If only the Srebrenica victims were my most salient memory of that hatred. They are not.

In the last days of the war I saw something in the yawning doorway of a derelict house outside Sanski Most, in western Bosnia, that 13 years later still zips through my mind untouched by time. The garden outside was an overgrown tangle of grass and a hot afternoon sun bleached the colour from the walls of the building, earlier burnt by advancing Serb troops. A sweet stench weighted the breeze. By then I had seen hundreds of bodies, most Muslim, most civilian, murdered out of combat by knife or bullet. Even so, I was unprepared for what waited in that house.

For a few moments after walking through the door I could not understand what I was looking at. The walls and ceiling appeared splattered in black, undefinable lumps, the floor was concealed by a gateau of twisted limbs and swollen torsos. It was as if an abstract charcoal sketch by Goya had come to life. Slowly, as my eyes became accustomed to the light, I could make out that there were 12 bodies. Then I saw their heads, or what was left of them. For these 12 men had been killed with a sledgehammer.

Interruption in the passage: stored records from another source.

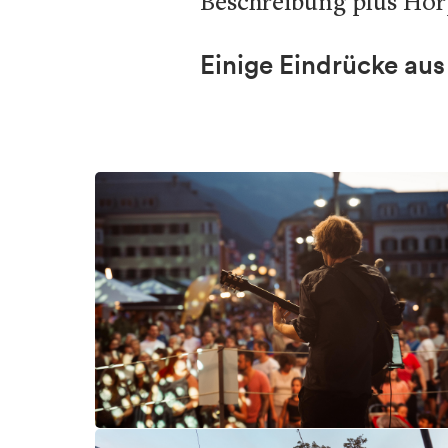
Beschreibung plus Hör
Einige Eindrücke aus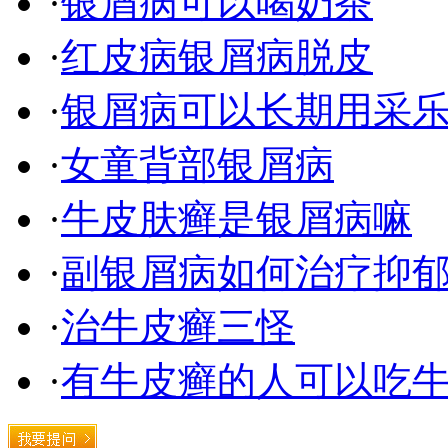
·
银屑病可以喝奶茶
·
红皮病银屑病脱皮
·
银屑病可以长期用采
·
女童背部银屑病
·
牛皮肤癣是银屑病嘛
·
副银屑病如何治疗抑
·
治牛皮癣三怪
·
有牛皮癣的人可以吃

Before and since I have seen greater numbers of victims of execution. But the level of effort and involvement and hatred required to shepherd 12 men into a room, then smash in their heads with a hammer, left more of an impression than the horror of the mutilation itself and transcended the mere scale of murder.

Separated by time and geography from the scene of crime, Dr Karadzic looks an unlikely war criminal. Even the crimes with which he is charged sound clinical – until the memories come back, and ‘ethnic cleansing’ and ‘genocide’ stop being words but walls coated in skull fragments and brain.